In 1971, she testified in front of a Congressional Committee about the poor quality of the foods advertised to children on television. Her testimony was also published in the Journal of Nutrition Education scandalizing significant portions of her chosen profession.

Gussow had served in a number of capacities for various public, private, and governmental organizations, including chairing the Boards of the National Gardening Association, the Society for Nutrition Education, the Jesse Smith Noyes Foundation, Rockland Farm Alliance, and Just Food, serving two terms on the Food and Nutrition Board of the National Academy of Sciences, a term on the FDA's Food Advisory Committee, and a term on the National Organic Standards Board.

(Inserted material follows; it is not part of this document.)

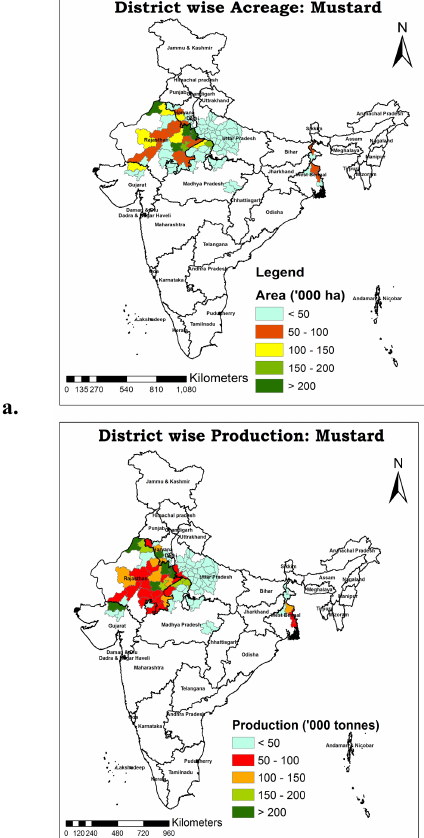
Figure 3. District-wise average (latest 3 years) contribution to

Gussow was the first Mary Swartz Rose Professor emerita and former chair of the Nutrition Education Program at Teachers College, Columbia University, where she had been a long-time analyst and critic of the U.S. food system. In her classic 1978 book The Feeding Web: Issues in Nutritional Ecology, which tracked the environmental hazards of an increasingly globalizing food system, she foreshadowed by several decades the current interest in relocalizing the food supply. This manifesto had also made her one of the most influential people in food thinking. She influenced the likes of Barbara Kingsolver, Michael Pollan, and Marion Nestle.

Her subsequent books include The Nutrition Debate (1986), Chicken Little, Tomato Sauce and Agriculture (1991), and This Organic Life: Confessions of a Suburban Homesteader (2001), the latter based on the lessons learned from transitioning to growing virtually all of her own food at the home she shared with her husband in Piermont, New York; her husband, Alan, died while she was writing the book. Her 2010 book, Growing, Older, is as its subtitle suggests, a garden-based collection of “reflections on death, life and vegetables”.

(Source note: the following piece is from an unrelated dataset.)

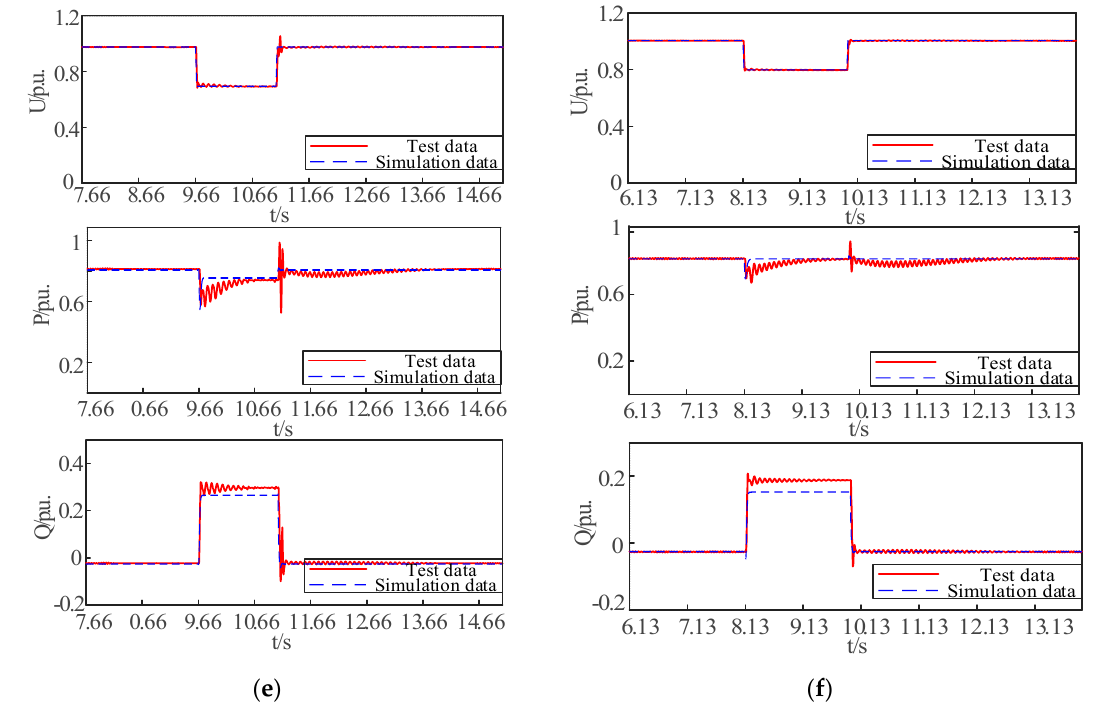
Figure 10. Contrast diagram between simulated data and real test data: ( a ) contrast diagram between simulated data and real test data under operation mode 1; ( b ) contrast diagram between simulated data and real test data under operation mode 2; ( c ) contrast diagram between simulated data and real test data under operation mode 3; ( d ) contrast diagram between simulated data and real test data under operation mode 4; ( e ) contrast diagram between simulated data and real test data under operation mode 5; ( f ) contrast diagram between simulated data and real test data under operation mode 6.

In addition to her books, she also produced a variety of articles on food-related topics. Gussow lived, wrote, and grew organic vegetables on the west bank of the Hudson River. She was at work on a new book based on the complete destruction and miraculous resurrection of her beloved garden. Her tentative title: “Starting Over at 81”.

Gussow died at her home in Piermont from congestive heart failure on March 7, 2025, at the age of 96.

== Bibliography ==
=== Books ===
- The Feeding Web: Issues in Nutritional Ecology. Berkley: Bull Pub Co. June 1978. ISBN 978-0915950157.
- The Nutrition Debate: Sorting Out Some Answers. Berkley: Bull Publishing Company. 1986. ISBN 978-0915950669
- Chicken Little, Tomato Sauce and Agriculture: Who Will Produce Tomorrow's Food? Bootstrap Press. 1991. ISBN 978-0942850321
- This Organic Life: Confessions of a Suburban Homesteader. Chelsea Green Publishing. 2002. ISBN 978-1931498241.
- Growing, Older: A Chronicle of Death, Life, and Vegetables. Chelsea Green Publishing. 2010. ISBN 978-1603582926.

=== Essays ===
- Gussow, Joan (May 1980). “Nutrition education in a world of limits.” 50th ANZAAS Congress, Adelaide.
- Gussow, Joan (Summer 1980). "Who Pays the Piper". Teachers College Record.
- Gussow, Joan (November/December 1980). "Some Impractical Thoughts on Television & Nutritional Education.” Food Monitor.
- Gussow, Joan (October/December 1980). “The Science and Politics of Nutrition Education.” Journal of Nutrition Education.
- Gussow, Joan (March 1981). “Growth, Truth, and Responsibility: Food is the Bottom Line”. The Institute of Nutrition of the University of North Carolina.
- Gussow, Joan (May/June 1982). "PCB’s for Breakfast & Other Problems of a Food System Gone Awry". Food Monitor.
- Gussow, Joan (July/August 1983). “Food: Wanting & Needing & Providing.” Food Monitor.
- Gussow, Joan (February 1985). “Women and Food.” Country Journal.
- Gussow, Joan (June 29, 2009). "The Many Wonders of Plants". Ecoliteracy.